• Data section
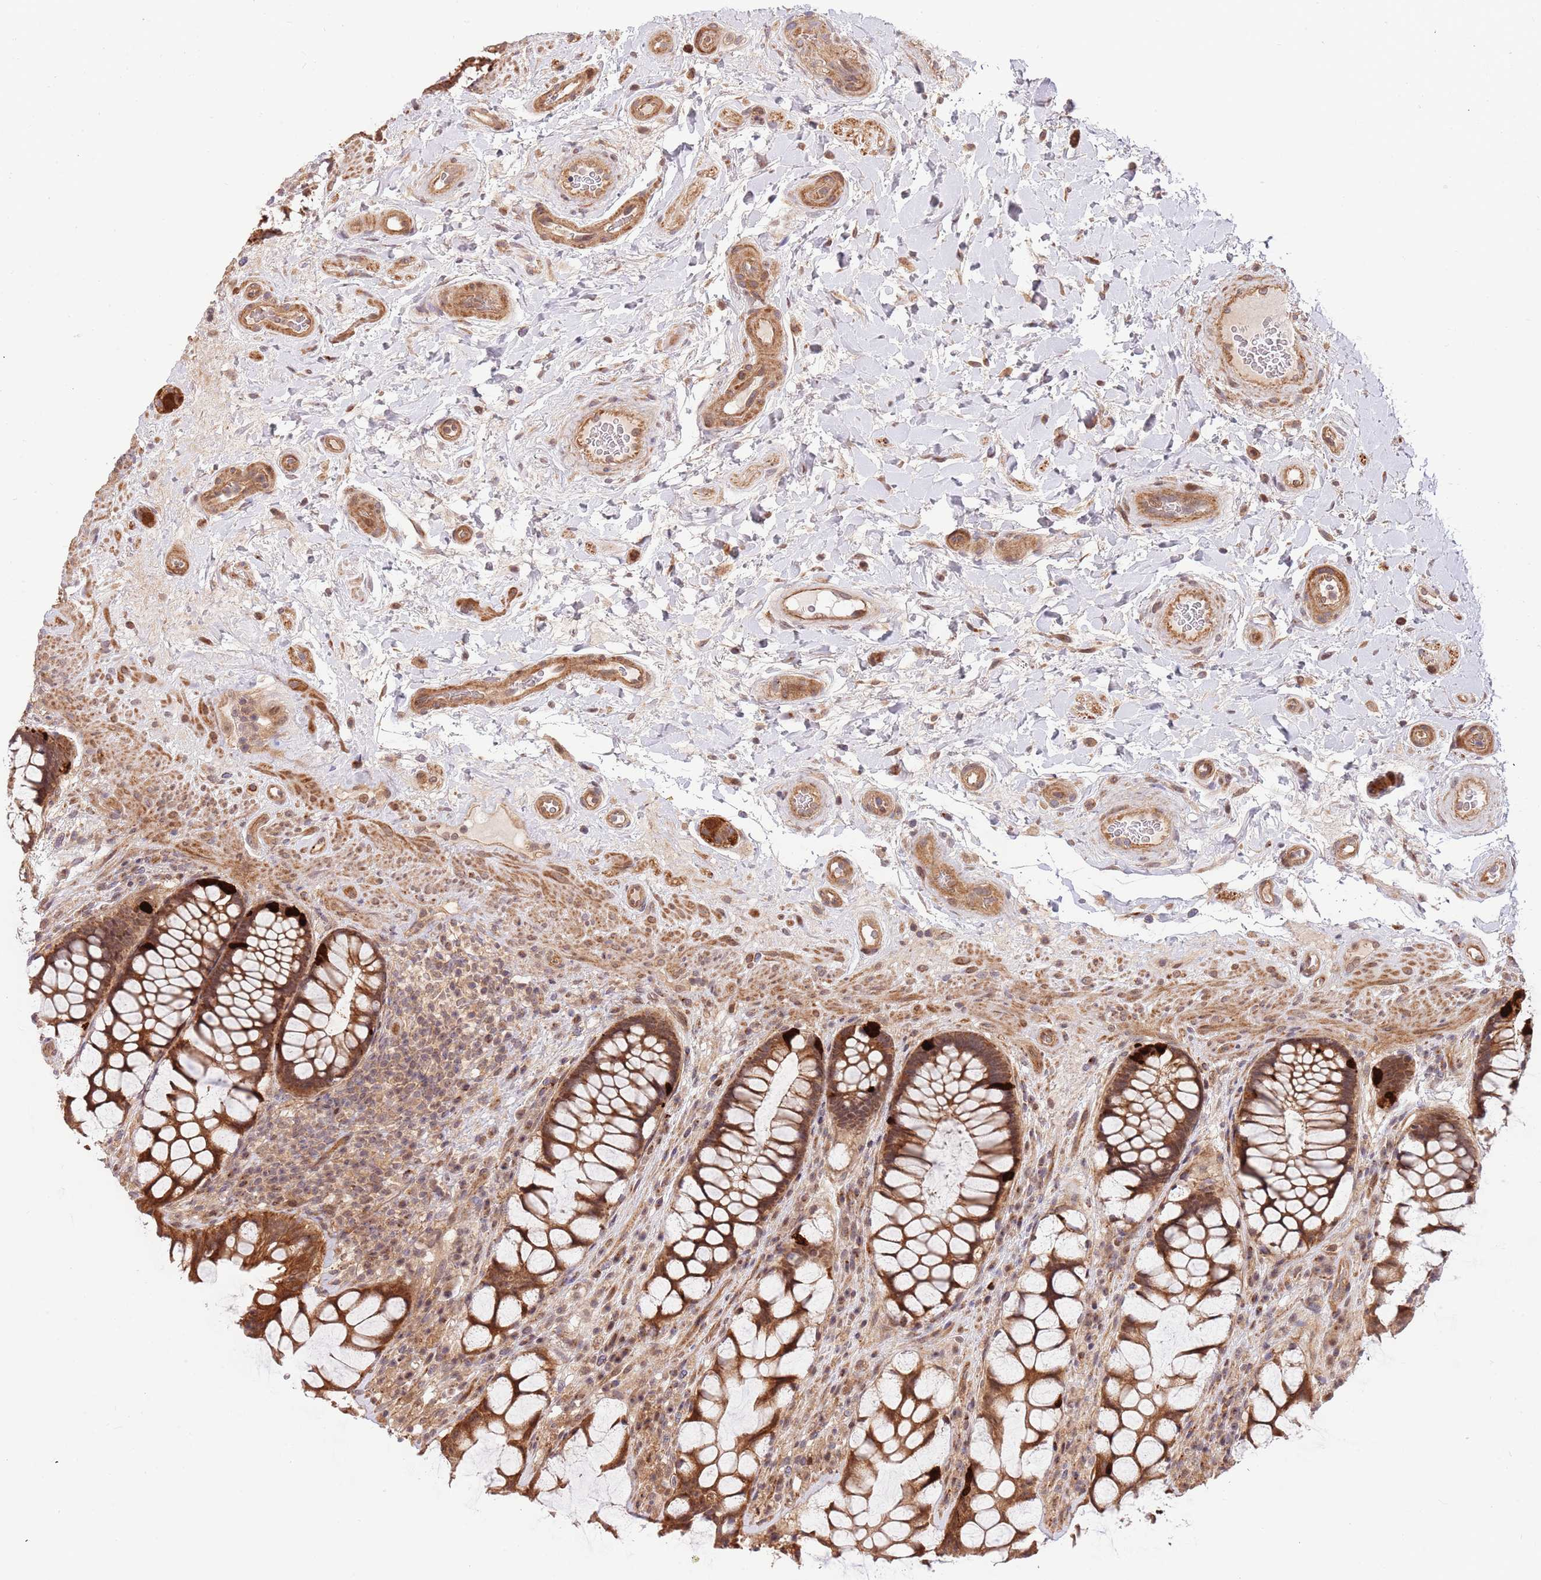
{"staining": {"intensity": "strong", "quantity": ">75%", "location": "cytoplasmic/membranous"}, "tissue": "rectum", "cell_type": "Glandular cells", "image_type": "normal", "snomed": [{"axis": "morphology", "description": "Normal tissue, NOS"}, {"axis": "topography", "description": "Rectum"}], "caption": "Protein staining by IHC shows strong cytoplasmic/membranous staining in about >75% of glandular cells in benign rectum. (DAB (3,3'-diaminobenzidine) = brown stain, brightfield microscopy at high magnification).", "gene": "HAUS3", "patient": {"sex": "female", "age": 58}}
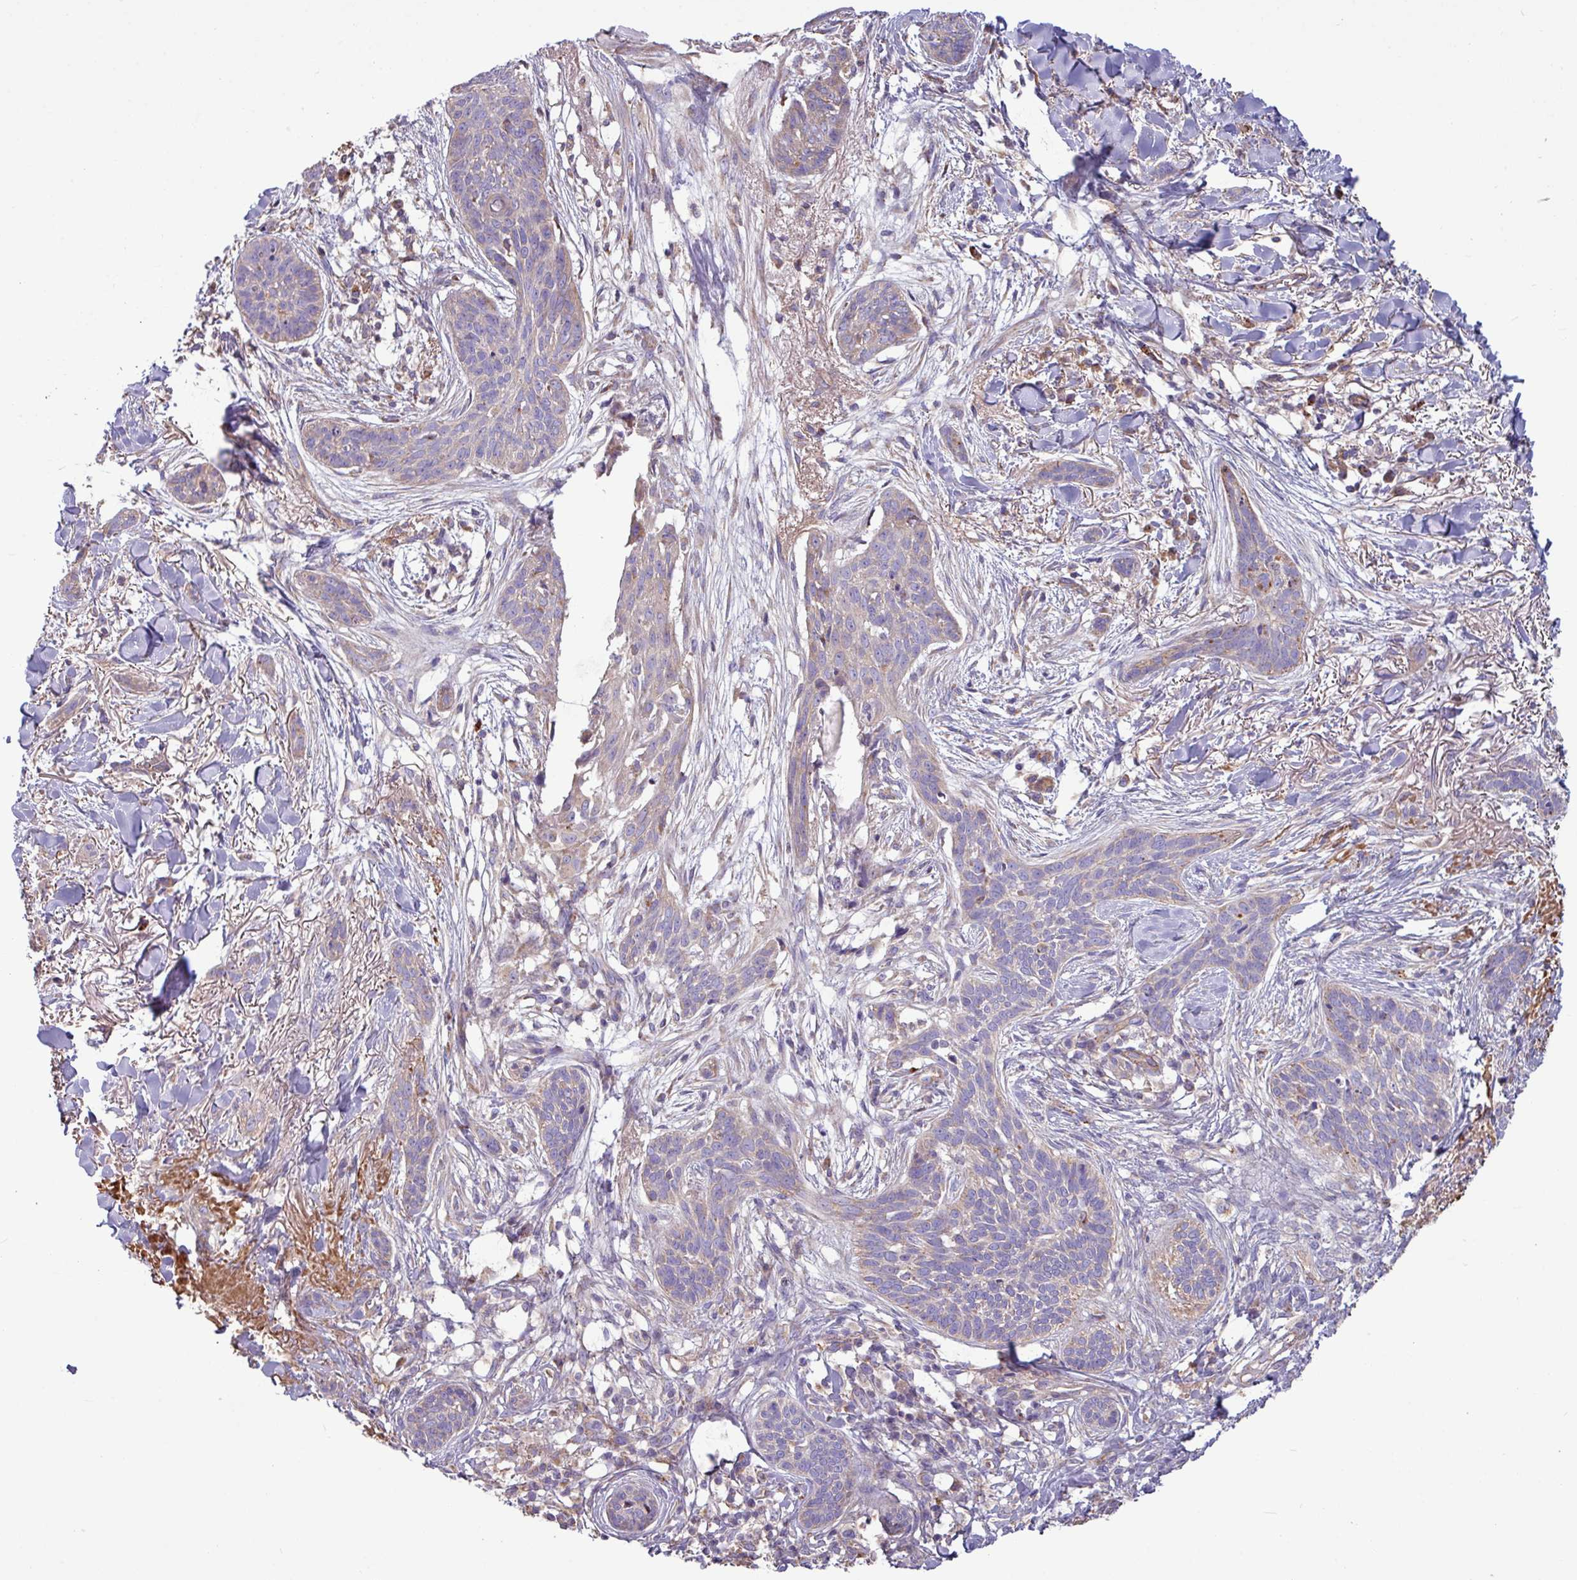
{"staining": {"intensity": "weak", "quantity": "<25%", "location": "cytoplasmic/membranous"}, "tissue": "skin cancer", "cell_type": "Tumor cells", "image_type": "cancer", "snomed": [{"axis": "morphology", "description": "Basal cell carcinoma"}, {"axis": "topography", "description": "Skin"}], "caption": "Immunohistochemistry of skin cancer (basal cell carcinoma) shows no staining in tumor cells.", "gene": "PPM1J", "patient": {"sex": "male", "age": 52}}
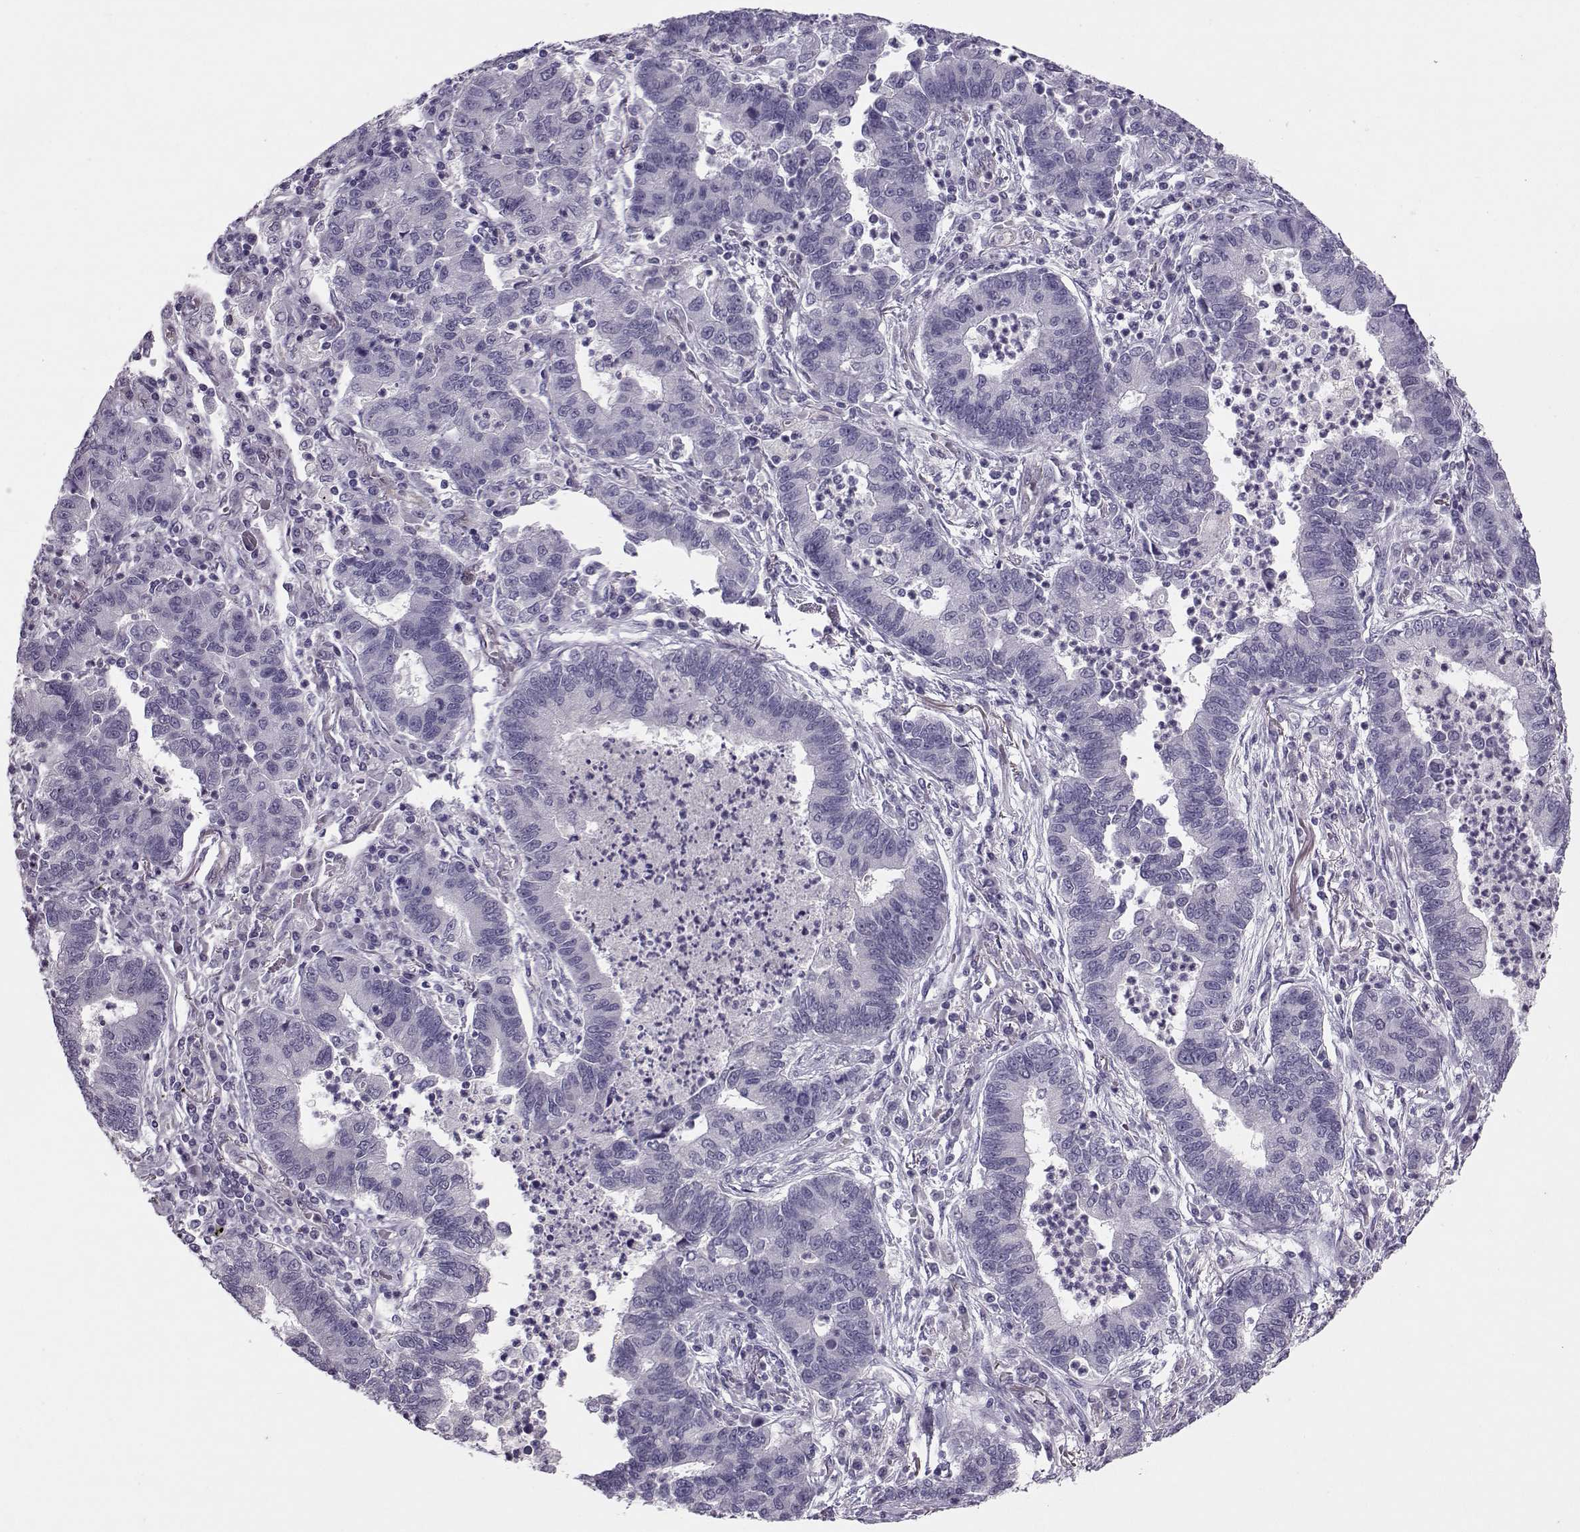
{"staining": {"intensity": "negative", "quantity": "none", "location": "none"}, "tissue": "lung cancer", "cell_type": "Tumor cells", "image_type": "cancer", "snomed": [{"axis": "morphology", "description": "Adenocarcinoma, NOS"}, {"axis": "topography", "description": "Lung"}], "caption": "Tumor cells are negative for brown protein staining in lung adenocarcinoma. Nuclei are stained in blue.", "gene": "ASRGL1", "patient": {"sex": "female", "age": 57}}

• What you need to do
Return each line of the material above in which the string "brown" appears.

• Answer section
{"staining": {"intensity": "strong", "quantity": ">75%", "location": "cytoplasmic/membranous"}, "tissue": "rectum", "cell_type": "Glandular cells", "image_type": "normal", "snomed": [{"axis": "morphology", "description": "Normal tissue, NOS"}, {"axis": "topography", "description": "Rectum"}], "caption": "Protein staining by IHC shows strong cytoplasmic/membranous staining in about >75% of glandular cells in benign rectum. (DAB (3,3'-diaminobenzidine) = brown stain, brightfield microscopy at high magnification).", "gene": "HAUS3", "patient": {"sex": "female", "age": 58}}
{"staining": {"intensity": "negative", "quantity": "none", "location": "none"}, "tissue": "lung cancer", "cell_type": "Tumor cells", "image_type": "cancer", "snomed": [{"axis": "morphology", "description": "Adenocarcinoma, NOS"}, {"axis": "topography", "description": "Lung"}], "caption": "Tumor cells are negative for brown protein staining in lung adenocarcinoma. Nuclei are stained in blue.", "gene": "ASRGL1", "patient": {"sex": "female", "age": 57}}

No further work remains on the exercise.